Methods: We used systematically retrieved data from national seroprevalence studies conducted in the pre-vaccination era. Studies were identified through SeroTracker and PubMed searches (last update May 17, 2022). Studies were eligible if they targeted representative general populations without high risk of bias. Seroprevalence estimates were noted for children, non-elderly adults, and elderly adults, using cut-offs of 20, and 60 years (or as close to these ages, if they were not available).

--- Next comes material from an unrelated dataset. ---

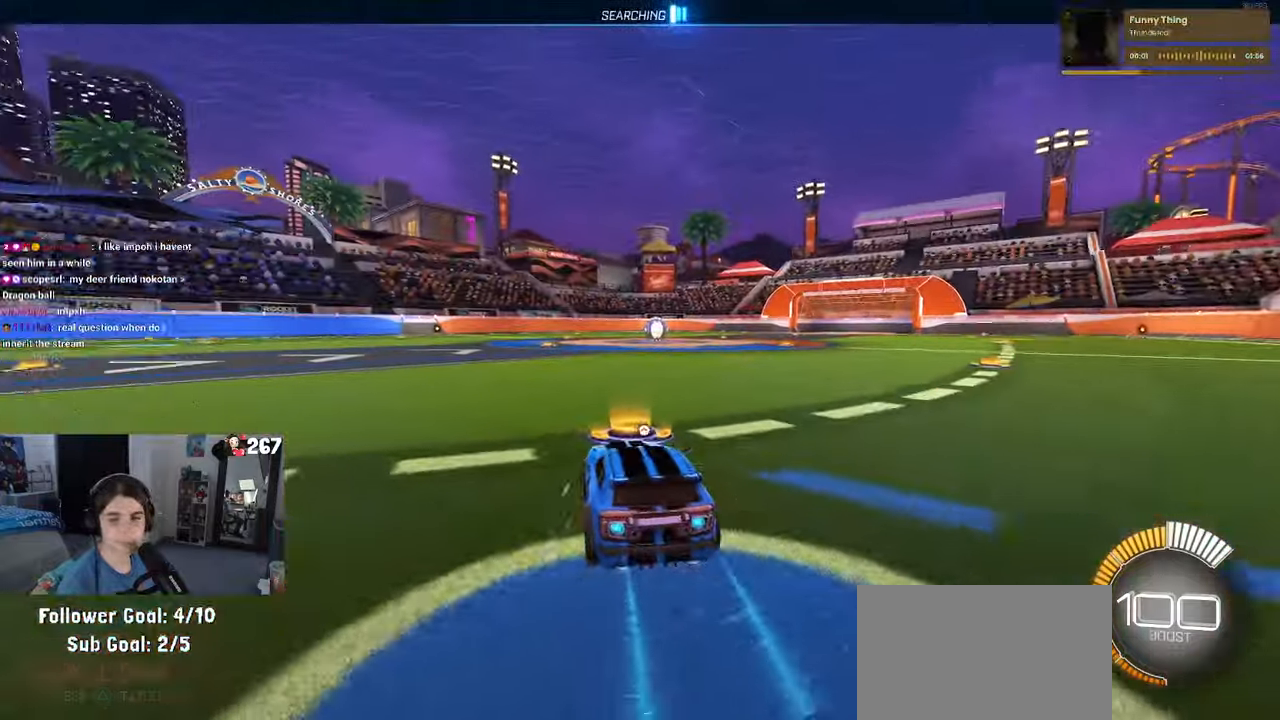
{"buttons": [], "left_stick": "center", "right_stick": "center", "events": [[33, "TRIANGLE", "up"], [150, "R1", "up"], [233, "DPAD_UP", "down"], [300, "DPAD_UP", "up"], [350, "CROSS", "down"], [383, "CROSS", "up"]]}
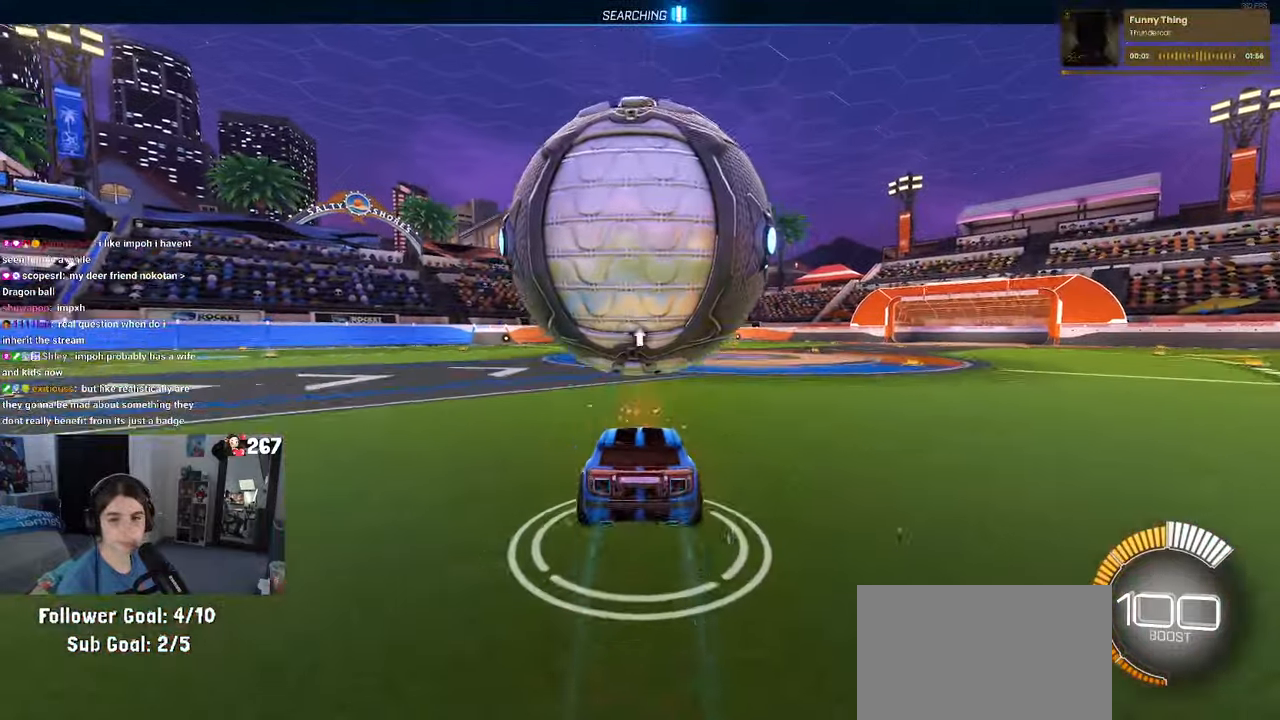
{"buttons": ["SQUARE"], "left_stick": "center", "right_stick": "center", "events": [[283, "SQUARE", "down"], [333, "left_stick", "left"], [500, "left_stick", "center"]]}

Results: Thirty-eight national seroprevalence studies from 36 different countries were included in the analysis. 26/38 also included pediatric populations. 25/38 studies were from high-income countries. The median ratio of seroprevalence in the elderly versus non-elderly adults (or non-elderly in general, if pediatric and adult population data were not offered separately) was 0.90-0.95 in different analyses with large variability across studies. In 5 studies (all of them in high-income countries), there was significant protection of the elderly with ratio <0.40. The median was 0.83 in high-income countries and 1.02 in other countries. The median ratio of seroprevalence in children versus adults was 0.89 and only one study showed a significant ratio of <0.40.
Conclusion: Precision shielding of elderly community-dwelling populations before the availability of vaccines was feasible in some high-income countries, but most countries failed to achieve any substantial focused protection of this age group.